歌舞伎を観ている人間の特権意識のようなものをふりかざすわけでは決してないけれど、やはりこれら戸板作品は歌舞伎を知っていればいるほど楽しめると言っていいのではないか。むろん「グリーン車の子供」のように権威ある賞を受賞したわけだからミステリとしての質も高く一般的にも歓迎される作品はあるのだが、これとて「盛綱陣屋」という芝居を知っていれば、なおのこと作品を深く味わうことができるのである。
このことは、さらに歌舞伎に縁の深い時代小説連作『小説・江戸歌舞伎秘話』*8(扶桑社文庫)にも言えるのであって、こうした読者を選ぶ敷居の高さのようなものが、戸板ミステリの普及を阻んでいるのかもしれない。もったいない話である。
戸板ミステリを味わいつくすためには、歌舞伎はおろか、能や舞踊など日本の古典芸能を広く知っているにしくはないのだけれども、私は、そういったことを離れても、戸板さんの描写力の細かさを楽しむという点で、一般的にもっと受け入れられてよい小説世界であると考える。またもや吉田健一風に言えば、そこには人間が息づいているという気配が濃厚にただよっているからである。
たとえば、「滝に誘う女」の冒頭のシーン、雅楽物のワトソン役である竹野*9の同僚武井がある女性と喫茶店で会って話をしたとき、戯れにテーブルの上に置いてあった運勢くじに手を出す。出てきたくじを見おえたあと、武井は「その五号活字をベタ組に組んだ薄様の紙を畳んで、新聞記者証のケースの裏にしまった」。このいかにも新聞記者ならばそうしそうな自然な描写にうなった。
また、「お初さんの逮夜」での次の描写はどうだろう。前後の説明抜きに引用する。

そう云いながら、素昇の目から、また涙が湧き、「ひとの気も知らないで」
雅楽はそれをチラッと見ると、「当ててみようか」と云った。
「えッ」と素昇が、狼狽したような声で、ひと呼吸呑む気配がした。
「いやさ」と老優は運ばれてきた熱い酒を、卓の三つの杯に順々に注ぎながら云った。
最後の「いやさ」の台詞が何とも効いている。これだけの描写なのだが、歌舞伎の老優が持つ気品と柔らかな身のこなしが伝わってくるのである。雅楽物、ひいては戸板さんの小説を読む愉しみは、一にそうした描写力にあると思うのである。

*1:ISBN:4061362372

*2:ISBN:4061362143

*3:ISBN:4309006353

*4:書影はふじたさん(id:foujita)主宰“戸板康二ダイジェスト”中の「戸板康二の仕事・全著書リスト」をご参照ください。

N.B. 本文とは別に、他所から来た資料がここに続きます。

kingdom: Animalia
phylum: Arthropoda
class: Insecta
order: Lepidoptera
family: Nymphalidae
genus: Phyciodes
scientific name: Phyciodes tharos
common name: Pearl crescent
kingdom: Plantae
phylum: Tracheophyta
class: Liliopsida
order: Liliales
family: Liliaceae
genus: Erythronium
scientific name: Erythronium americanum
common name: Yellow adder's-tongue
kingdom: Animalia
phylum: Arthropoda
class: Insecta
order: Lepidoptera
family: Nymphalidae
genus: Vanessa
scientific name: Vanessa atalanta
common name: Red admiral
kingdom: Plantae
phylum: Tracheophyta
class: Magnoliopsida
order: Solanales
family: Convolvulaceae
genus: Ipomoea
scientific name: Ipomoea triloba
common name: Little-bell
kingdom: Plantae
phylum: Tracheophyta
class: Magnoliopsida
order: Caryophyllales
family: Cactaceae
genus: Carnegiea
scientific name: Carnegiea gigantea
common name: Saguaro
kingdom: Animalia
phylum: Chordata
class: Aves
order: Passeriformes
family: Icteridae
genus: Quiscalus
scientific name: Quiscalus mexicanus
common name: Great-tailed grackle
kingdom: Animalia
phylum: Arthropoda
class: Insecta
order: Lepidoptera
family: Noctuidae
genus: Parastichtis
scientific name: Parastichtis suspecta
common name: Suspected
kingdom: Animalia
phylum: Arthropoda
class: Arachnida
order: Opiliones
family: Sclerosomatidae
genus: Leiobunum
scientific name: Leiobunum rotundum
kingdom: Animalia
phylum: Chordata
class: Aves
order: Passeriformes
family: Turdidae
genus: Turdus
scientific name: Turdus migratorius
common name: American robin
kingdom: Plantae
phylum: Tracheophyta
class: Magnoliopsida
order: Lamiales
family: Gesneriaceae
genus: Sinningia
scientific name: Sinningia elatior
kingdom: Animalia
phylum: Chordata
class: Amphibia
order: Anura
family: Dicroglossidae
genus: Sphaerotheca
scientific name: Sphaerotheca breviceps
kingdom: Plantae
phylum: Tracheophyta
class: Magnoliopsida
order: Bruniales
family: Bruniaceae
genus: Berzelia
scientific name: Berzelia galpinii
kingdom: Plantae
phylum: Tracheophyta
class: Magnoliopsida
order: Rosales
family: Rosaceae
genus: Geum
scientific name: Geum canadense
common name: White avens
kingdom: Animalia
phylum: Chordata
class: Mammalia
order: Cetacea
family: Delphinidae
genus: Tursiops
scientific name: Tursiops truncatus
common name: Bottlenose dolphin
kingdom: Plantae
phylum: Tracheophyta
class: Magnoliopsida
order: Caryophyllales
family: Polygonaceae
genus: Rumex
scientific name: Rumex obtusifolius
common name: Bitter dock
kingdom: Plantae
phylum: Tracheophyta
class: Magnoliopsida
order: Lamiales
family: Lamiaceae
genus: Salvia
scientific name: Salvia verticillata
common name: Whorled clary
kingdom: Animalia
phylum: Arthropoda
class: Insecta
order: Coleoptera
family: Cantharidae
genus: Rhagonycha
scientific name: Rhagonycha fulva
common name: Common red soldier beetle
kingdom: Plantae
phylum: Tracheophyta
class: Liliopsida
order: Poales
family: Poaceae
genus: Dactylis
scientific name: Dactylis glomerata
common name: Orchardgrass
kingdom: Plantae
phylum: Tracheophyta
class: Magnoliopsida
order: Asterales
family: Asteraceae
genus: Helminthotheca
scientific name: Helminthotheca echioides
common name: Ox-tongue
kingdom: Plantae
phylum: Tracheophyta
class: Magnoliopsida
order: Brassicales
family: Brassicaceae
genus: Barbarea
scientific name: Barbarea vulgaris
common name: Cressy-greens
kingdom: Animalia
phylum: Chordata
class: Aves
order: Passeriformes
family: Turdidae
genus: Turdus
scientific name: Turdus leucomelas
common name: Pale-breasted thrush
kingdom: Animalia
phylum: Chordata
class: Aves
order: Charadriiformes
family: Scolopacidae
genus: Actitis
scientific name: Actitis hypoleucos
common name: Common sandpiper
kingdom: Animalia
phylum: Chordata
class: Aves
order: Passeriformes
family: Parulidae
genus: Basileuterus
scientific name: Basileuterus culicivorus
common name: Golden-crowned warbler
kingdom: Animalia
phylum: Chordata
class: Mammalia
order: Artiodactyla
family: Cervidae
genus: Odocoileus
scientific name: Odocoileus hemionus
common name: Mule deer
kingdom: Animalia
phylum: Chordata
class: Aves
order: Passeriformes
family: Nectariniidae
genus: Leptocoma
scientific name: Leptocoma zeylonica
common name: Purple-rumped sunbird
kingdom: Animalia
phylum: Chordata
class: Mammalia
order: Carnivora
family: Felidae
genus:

*5:このうち「句会の短冊」は齋藤慎爾編『俳句殺人事件』(光文社文庫)に収録。

*6:中村雅楽物は殺人がないということが大きな特色として指摘されているが、この点十分な検証を経ておらず、研究の余地がある。

*7:ISBN:4167292092

*8:ISBN:4594032893

*9:彼は別の短篇でたしか大正初年生まれとあった。大正4年生まれの戸板さんが重なりあう。